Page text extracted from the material
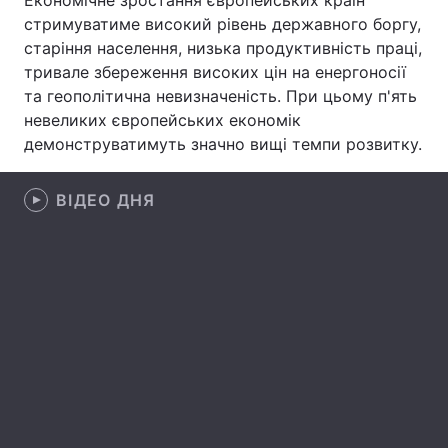
Економічне зростання європейських країн
стримуватиме високий рівень державного боргу,
Лонгріди
старіння населення, низька продуктивність праці,
тривале збереження високих цін на енергоносії
Відео з Youtube
Статті
та геополітична невизначеність. При цьому п'ять
невеликих європейських економік
Інтерв'ю
Думки
демонструватимуть значно вищі темпи розвитку.
Архів
Вакансії
ВІДЕО ДНЯ
Контакти
Послуги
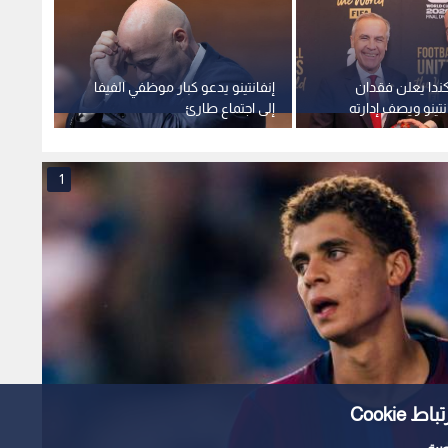
ندا يعلن فقدان
إنفانتينو يدعو كبار موظفي الفيفا
الأمير
نتينو ويصف إدارته
إلى اجتماع طارئ
الاقتر
لمقبولة
1
Cooki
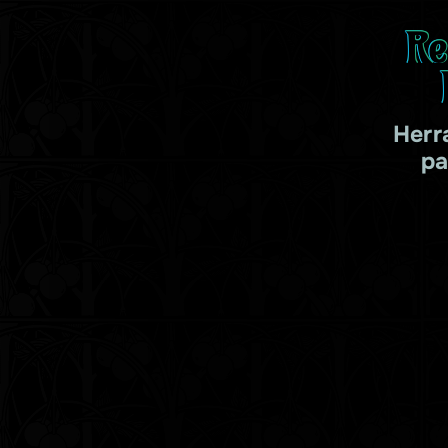
Re
Herr
pa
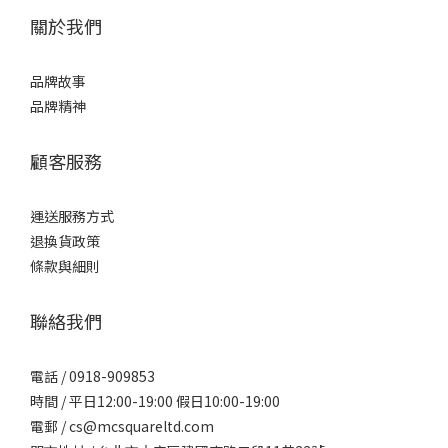
關於我們
品牌故事
品牌精神
顧客服務
運送服務方式
退換貨政策
條款與細則
聯絡我們
電話 / 0918-909853
時間 / 平日12:00-19:00 假日10:00-19:00
電郵 / cs@mcsquareltd.com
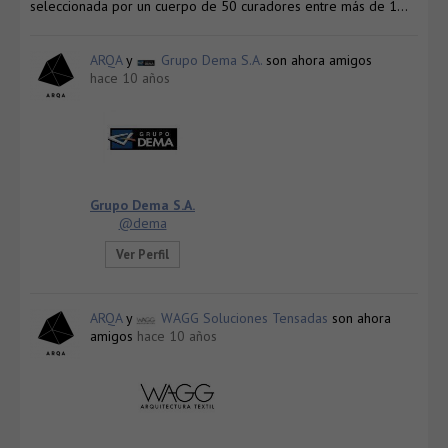
seleccionada por un cuerpo de 50 curadores entre más de 1…
ARQA
y
Grupo Dema S.A.
son ahora amigos
hace 10 años
Grupo Dema S.A.
@dema
Ver Perfil
ARQA
y
WAGG Soluciones Tensadas
son ahora
amigos
hace 10 años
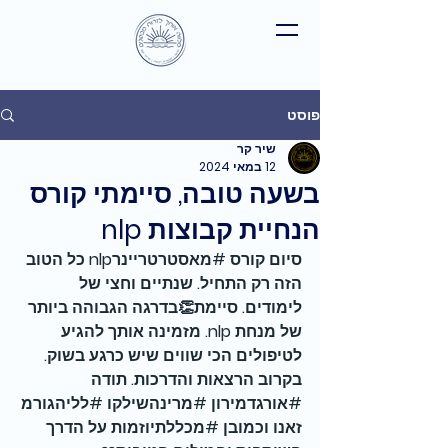
פוסט
שיר קר
12 במאי 2024
בשעה טובה, סיימתי קורס
הנחיית קבוצות nlp
סיום קורס 
#מאסטרטריינרnlp
 כל הטוב 
הזה רק התחיל. שנתיים וחצי של 
לימודים. סיימת👏בדרגה הגבוהה ביותר 
של מנחת nlp. מזמינה אותך להגיע 
לטיפולים הכי שווים שיש כרגע בשוק. 
בקרוב הרצאות והדרכות. תודה 
#אורגדמירון
#מרינהשילקו
#לליהגורמ
זאנו
 וכמובן 
#מכללתיוזמות
 על הדרך 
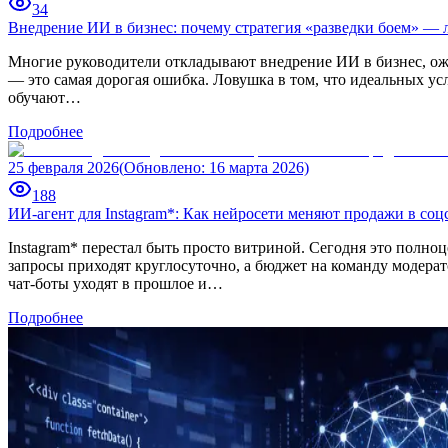
34
Внедрение ИИ в бизнес: почему стратегия «разведки боем» — 
Многие руководители откладывают внедрение ИИ в бизнес, ожи
— это самая дорогая ошибка. Ловушка в том, что идеальных у
обучают…
Подробнее
25 февраля 2026
(
Обновлено
:
16 марта 2026)
188
ИИ-агент для Instagram*: Как нейросети меняют продажи в соцс
Instagram* перестал быть просто витриной. Сегодня это полноце
запросы приходят круглосуточно, а бюджет на команду модера
чат-боты уходят в прошлое и…
Подробнее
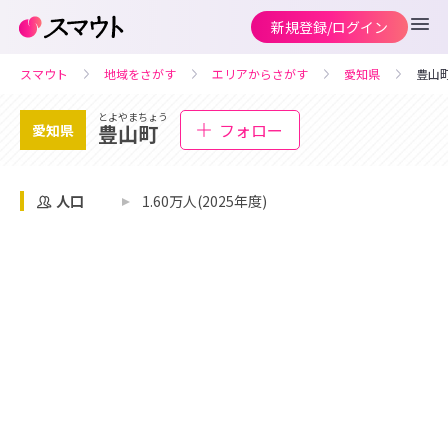
新規登録/ログイン
スマウト
地域をさがす
エリアからさがす
愛知県
豊山
とよやまちょう
フォロー
豊山町
愛知県
人口
1.60万人(2025年度)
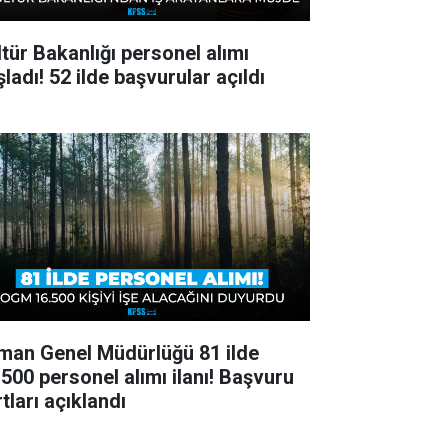
ltür Bakanlığı personel alımı
ladı! 52 ilde başvurular açıldı
man Genel Müdürlüğü 81 ilde
.500 personel alımı ilanı! Başvuru
tları açıklandı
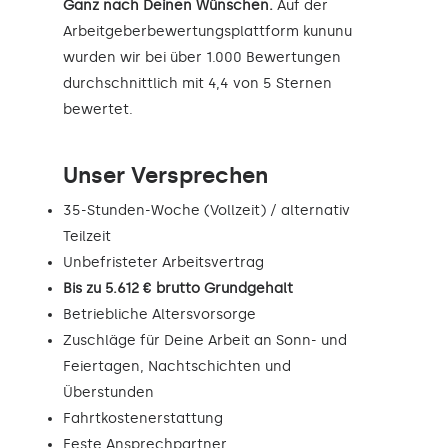
Ganz nach Deinen Wünschen.
Auf der
Arbeitgeberbewertungsplattform kununu
wurden wir bei über 1.000 Bewertungen
durchschnittlich mit 4,4 von 5 Sternen
bewertet.
Unser Versprechen
35-Stunden-Woche (Vollzeit) / alternativ
Teilzeit
Unbefristeter Arbeitsvertrag
Bis zu 5.612 € brutto Grundgehalt
Betriebliche Altersvorsorge
Zuschläge für Deine Arbeit an Sonn- und
Feiertagen, Nachtschichten und
Überstunden
Fahrtkostenerstattung
Feste Ansprechpartner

[What is being asked]: Extract every line of text from the material above word for word and in its original order, leaving the pictures out of your answer.

[Finished task]:
Економічне зростання європейських країн
стримуватиме високий рівень державного боргу,
Лонгріди
старіння населення, низька продуктивність праці,
тривале збереження високих цін на енергоносії
Відео з Youtube
Статті
та геополітична невизначеність. При цьому п'ять
невеликих європейських економік
Інтерв'ю
Думки
демонструватимуть значно вищі темпи розвитку.
Архів
Вакансії
ВІДЕО ДНЯ
Контакти
Послуги
ندا يعلن فقدان
إنفانتينو يدعو كبار موظفي الفيفا
الأمير
نتينو ويصف إدارته
إلى اجتماع طارئ
الاقتر
لمقبولة
1
Cooki
Re
Herr
pa
關於我們
品牌故事
品牌精神
顧客服務
運送服務方式
退換貨政策
條款與細則
聯絡我們
電話 / 0918-909853
時間 / 平日12:00-19:00 假日10:00-19:00
電郵 / cs@mcsquareltd.com
seleccionada por un cuerpo de 50 curadores entre más de 1…
ARQA
y
Grupo Dema S.A.
son ahora amigos
hace 10 años
Grupo Dema S.A.
@dema
Ver Perfil
ARQA
y
WAGG Soluciones Tensadas
son ahora
amigos
hace 10 años
פוסט
שיר קר
12 במאי 2024
בשעה טובה, סיימתי קורס
הנחיית קבוצות nlp
סיום קורס 
#מאסטרטריינרnlp
 כל הטוב 
הזה רק התחיל. שנתיים וחצי של 
לימודים. סיימת👏בדרגה הגבוהה ביותר 
של מנחת nlp. מזמינה אותך להגיע 
לטיפולים הכי שווים שיש כרגע בשוק. 
בקרוב הרצאות והדרכות. תודה 
#אורגדמירון
#מרינהשילקו
#לליהגורמ
זאנו
 וכמובן 
#מכללתיוזמות
 על הדרך 
34
Внедрение ИИ в бизнес: почему стратегия «разведки боем» — 
Многие руководители откладывают внедрение ИИ в бизнес, ожи
— это самая дорогая ошибка. Ловушка в том, что идеальных у
обучают…
Подробнее
25 февраля 2026
(
Обновлено
:
16 марта 2026)
188
ИИ-агент для Instagram*: Как нейросети меняют продажи в соцс
Instagram* перестал быть просто витриной. Сегодня это полноце
запросы приходят круглосуточно, а бюджет на команду модера
чат-боты уходят в прошлое и…
Подробнее
新規登録/ログイン
スマウト
地域をさがす
エリアからさがす
愛知県
豊山
とよやまちょう
フォロー
豊山町
愛知県
人口
1.60万人(2025年度)
ltür Bakanlığı personel alımı
ladı! 52 ilde başvurular açıldı
man Genel Müdürlüğü 81 ilde
.500 personel alımı ilanı! Başvuru
tları açıklandı
Ganz nach Deinen Wünschen.
Auf der
Arbeitgeberbewertungsplattform kununu
wurden wir bei über 1.000 Bewertungen
durchschnittlich mit 4,4 von 5 Sternen
bewertet.
Unser Versprechen
35-Stunden-Woche (Vollzeit) / alternativ
Teilzeit
Unbefristeter Arbeitsvertrag
Bis zu 5.612 € brutto Grundgehalt
Betriebliche Altersvorsorge
Zuschläge für Deine Arbeit an Sonn- und
Feiertagen, Nachtschichten und
Überstunden
Fahrtkostenerstattung
Feste Ansprechpartner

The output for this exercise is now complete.